■ Page images and extracted text ■
----

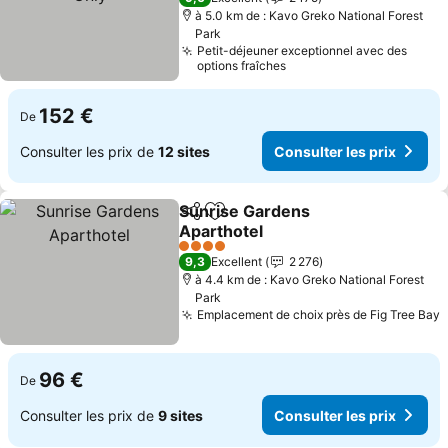
à 5.0 km de : Kavo Greko National Forest
Park
Petit-déjeuner exceptionnel avec des
options fraîches
152 €
De
Consulter les prix de
12 sites
Consulter les prix
Sunrise Gardens
Partager
Ajouter à mes favoris
Aparthotel
4 Étoiles
9,3
Excellent
2 276
à 4.4 km de : Kavo Greko National Forest
Park
Emplacement de choix près de Fig Tree Bay
96 €
De
Consulter les prix de
9 sites
Consulter les prix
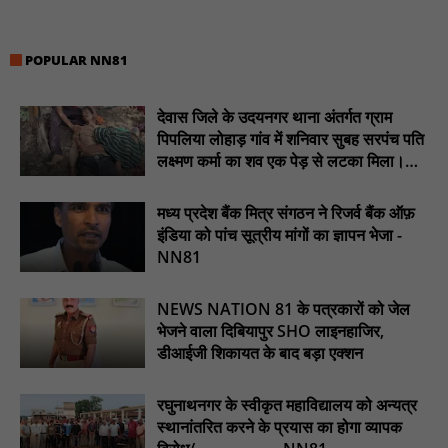
जारी होने तक संघर्ष रहेगा : NN81
टिमरनी नगर व आसपास के ग्रामीण क्षेत्रों के स्कूल वाहन चालकों ने
तहसीलदार को सौंपा ज्ञापन, आज हड़ताल पर रहे सभी वाहन चालक : NN81
POPULAR NN81
मस्तूरी जनपद पंचायत में 131 सरपंचों का प्रशिक्षण संपन्न, वीबी-जी राम-जी
अभियान के बदलावों और तकनीकी प्रबंधन की दी गई विस्तृत जानकारी :
देवास जिले के उदयनगर थाना अंतर्गत ग्राम
NN81
पिपलिया लोहाड़ गांव में शनिवार सुबह सरपंच पति
लक्ष्मण कर्मा का शव एक पेड़ से लटका मिला।
हरिनगर में सीसी इंटरलॉकिंग सड़क निर्माण कार्य का विधायक ललित यादव ने
............NN81
किया उद्घाटन : NN81
मध्य प्रदेश बैंक मित्र संगठन ने रिजर्व बैंक ऑफ़
पिड़ावा में आगामी त्योहारों को लेकर शांति समिति की बैठक आयोजित : NN81
इंडिया को पांच सूत्रीय मांगों का ज्ञापन भेजा -
NN81
.डिप्टी चीफ मिनिस्टर सुमित्राताई पवार से वर्धा जिले में NCP वर्कर्स से
मुलाकात की : NN81
NEWS NATION 81 के पत्रकारों को जेल
सदर विधायक प्रकाश द्विवेदी ने लगभग ₹4.30 करोड़ की विकास परियोजनाओं
भेजने वाला दिबियापुर SHO लाइनहाजिर,
का किया लोकार्पण एवं शिलान्यास : NN81
डीआईजी शिकायत के बाद बड़ा एक्शन
रघुनाथनगर के स्वीकृत महाविद्यालय को अन्यत्र
स्थानांतरित करने के प्रयास का होगा व्यापक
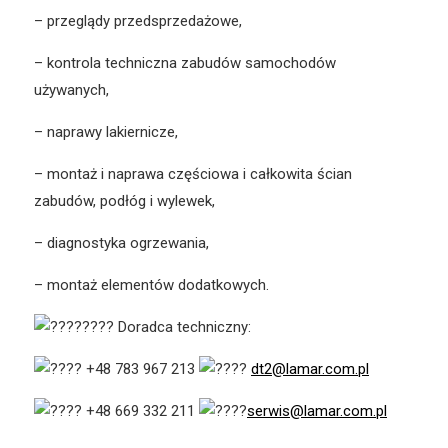
– przeglądy przedsprzedażowe,
– kontrola techniczna zabudów samochodów
używanych,
– naprawy lakiernicze,
– montaż i naprawa częściowa i całkowita ścian
zabudów, podłóg i wylewek,
– diagnostyka ogrzewania,
– montaż elementów dodatkowych.
Doradca techniczny:
+48 783 967 213
dt2@lamar.com.pl
+48 669 332 211
serwis@lamar.com.pl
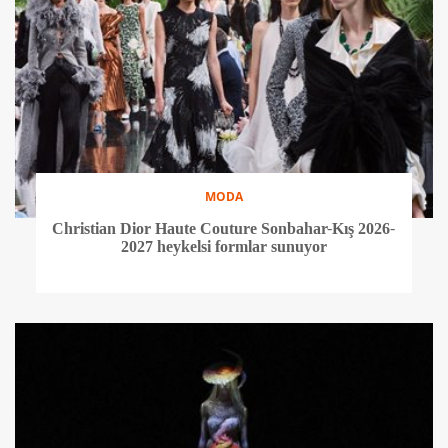
MODA
Christian Dior Haute Couture Sonbahar-Kış 2026-
2027 heykelsi formlar sunuyor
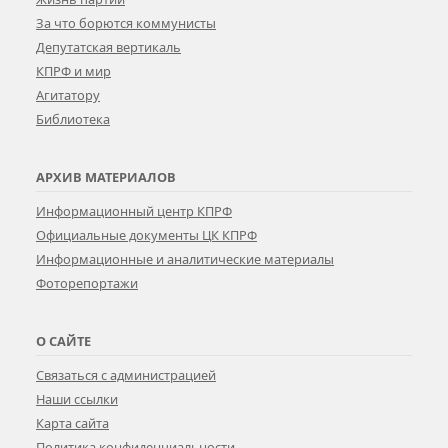
За что борются коммунисты
Депутатская вертикаль
КПРФ и мир
Агитатору
Библиотека
АРХИВ МАТЕРИАЛОВ
Информационный центр КПРФ
Официальные документы ЦК КПРФ
Информационные и аналитические материалы
Фоторепортажи
О САЙТЕ
Связаться с администрацией
Наши ссылки
Карта сайта
Политика конфиденциальности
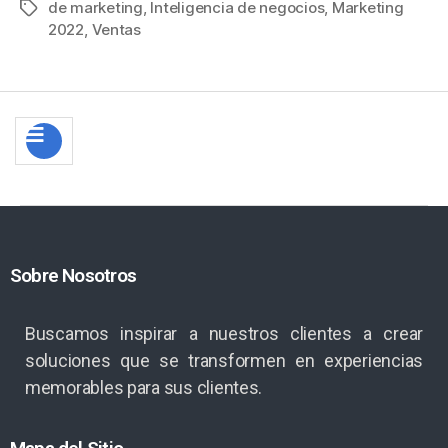
de marketing
,
Inteligencia de negocios
,
Marketing
2022
,
Ventas
Sobre Nosotros
Buscamos inspirar a nuestros clientes a crear
soluciones que se transformen en experiencias
memorables para sus clientes.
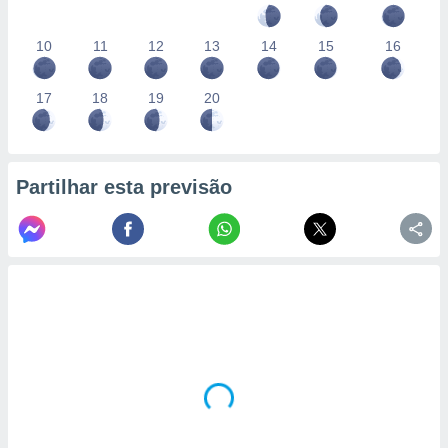
10
11
12
13
14
15
16
17
18
19
20
Partilhar esta previsão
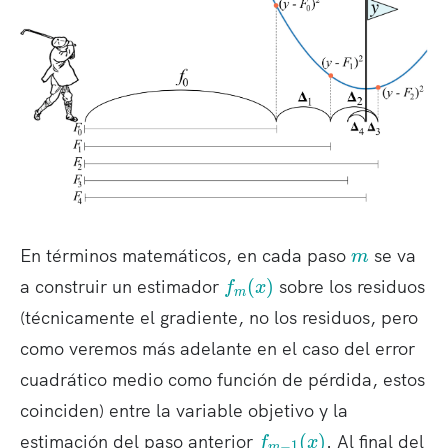
m
En términos matemáticos, en cada paso
se va
m
f_
a construir un estimador
(
)
sobre los residuos
f
x
m
m
(técnicamente el gradiente, no los residuos, pero
(
como veremos más adelante en el caso del error
x
)
cuadrático medio como función de pérdida, estos
coinciden) entre la variable objetivo y la
f_
estimación del paso anterior
(
)
. Al final del
f
x
−
1
m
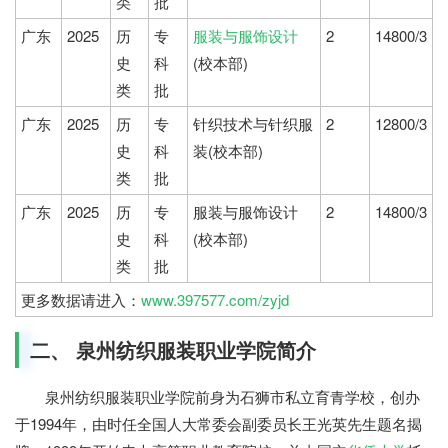
类
批
广东
2025
历
专
服装与服饰设计
2
14800/3
史
科
(校本部)
类
批
广东
2025
历
专
针织技术与针织服
2
12800/3
史
科
装(校本部)
类
批
广东
2025
历
专
服装与服饰设计
2
14800/3
史
科
(校本部)
类
批
更多数据请进入：
www.397577.com/zyjd
二、 泉州纺织服装职业学院简介
泉州纺织服装职业学院前身为石狮市私立育青学校，创办
于1994年，由时任全国人大常委会副委员长王光英先生题名揭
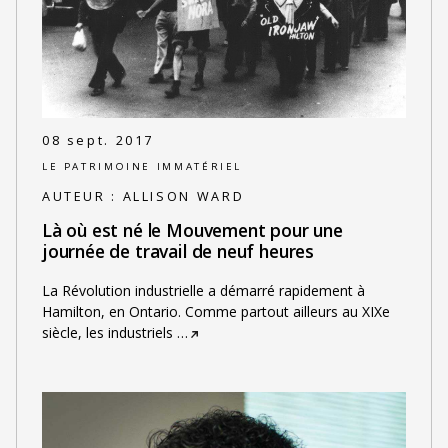
08 sept. 2017
LE PATRIMOINE IMMATÉRIEL
AUTEUR :
ALLISON WARD
Là où est né le Mouvement pour une
journée de travail de neuf heures
La Révolution industrielle a démarré rapidement à
Hamilton, en Ontario. Comme partout ailleurs au XIXe
siècle, les industriels
…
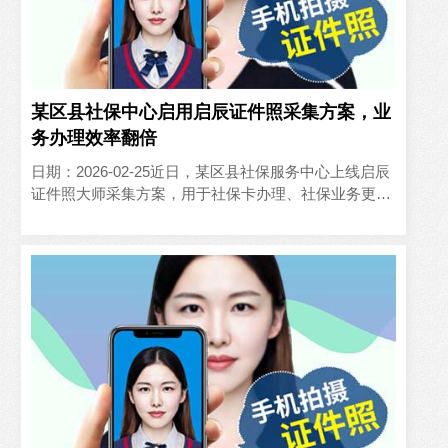
某区县社保中心启用启辰证件照采集方案，业
务办理效率翻倍
日期：2026-02-25近日，某区县社保服务中心上线启辰
证件照大师采集方案，用于社保卡办理、社保业务更新
的证件照采集环节，有效缓解了窗口办事压力，业务办
理效率..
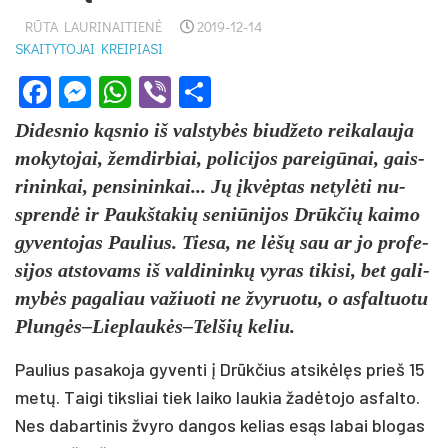
RŪTA LAURINAITIENĖ
2019-12-14
SKAITYTOJAI KREIPIASI
Facebook
Messenger
WhatsApp
Viber
Share
Di­des­nio kąs­nio iš vals­ty­bės biu­dže­to rei­ka­lau­ja
mo­ky­to­jai, žem­dir­biai, po­li­ci­jos pa­rei­gū­nai, gais­
ri­nin­kai, pen­si­nin­kai... Jų įkvėp­tas ne­ty­lė­ti nu­
spren­dė ir Paukš­ta­kių se­niū­ni­jos Drūk­čių kai­mo
gy­ven­to­jas Pau­lius. Tie­sa, ne lė­šų sau ar jo pro­fe­
si­jos at­sto­vams iš val­di­nin­kų vy­ras ti­ki­si, bet ga­li­
my­bės pa­ga­liau va­žiuo­ti ne žvy­ruo­tu, o as­fal­tuo­tu
Plungės–Lieplaukės–Telšių ke­liu.
Pau­lius pa­sa­ko­ja gy­ven­ti į Drūk­čius at­si­kė­lęs prieš 15
me­tų. Tai­gi tiks­liai tiek lai­ko lau­kia ža­dė­to­jo as­fal­to.
Nes da­bar­ti­nis žvy­ro dan­gos ke­lias esąs la­bai blo­gas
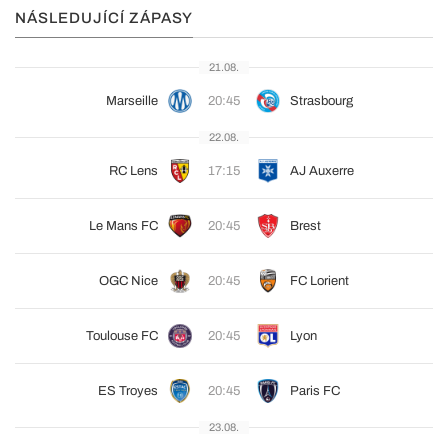
NÁSLEDUJÍCÍ ZÁPASY
21.08.
Marseille
20:45
Strasbourg
22.08.
RC Lens
17:15
AJ Auxerre
Le Mans FC
20:45
Brest
OGC Nice
20:45
FC Lorient
Toulouse FC
20:45
Lyon
ES Troyes
20:45
Paris FC
23.08.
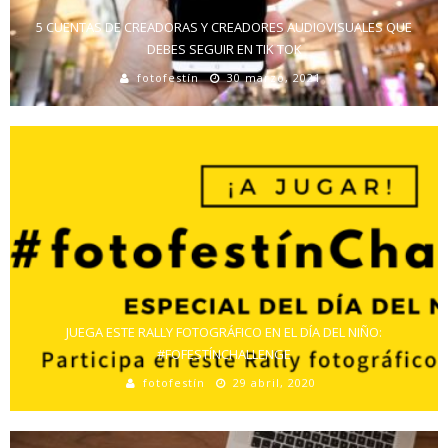
5 CUENTAS DE CREADORAS Y CREADORES AUDIOVISUALES QUE
DEBES SEGUIR EN TIK TOK
fotofestín
30 marzo, 2021
JUEGA ESTE RALLY FOTOGRÁFICO EN EL DÍA DEL NIÑO:
#FOFESTÍNCHALLENGE
fotofestín
29 abril, 2020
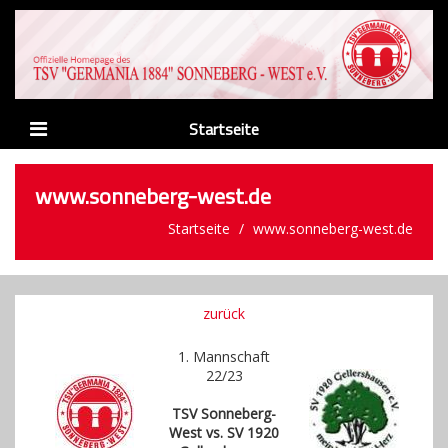
Startseite
News
www.sonneberg-west.de
Verein
Startseite
www.sonneberg-west.de
Abteilungen
Männer
zurück
Nachwuchs
1. Mannschaft
Sponsoren
22/23
TSV Sonneberg-
Links
West vs. SV 1920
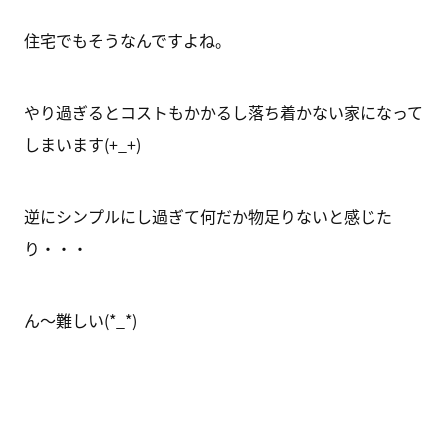
住宅でもそうなんですよね。
やり過ぎるとコストもかかるし落ち着かない家になって
しまいます(+_+)
逆にシンプルにし過ぎて何だか物足りないと感じた
り・・・
ん～難しい(*_*)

----

■ Required action ■
What is the number of lines in the data that include "Greko"? Respond with that number and no other text.

■ Reply to the task ■
2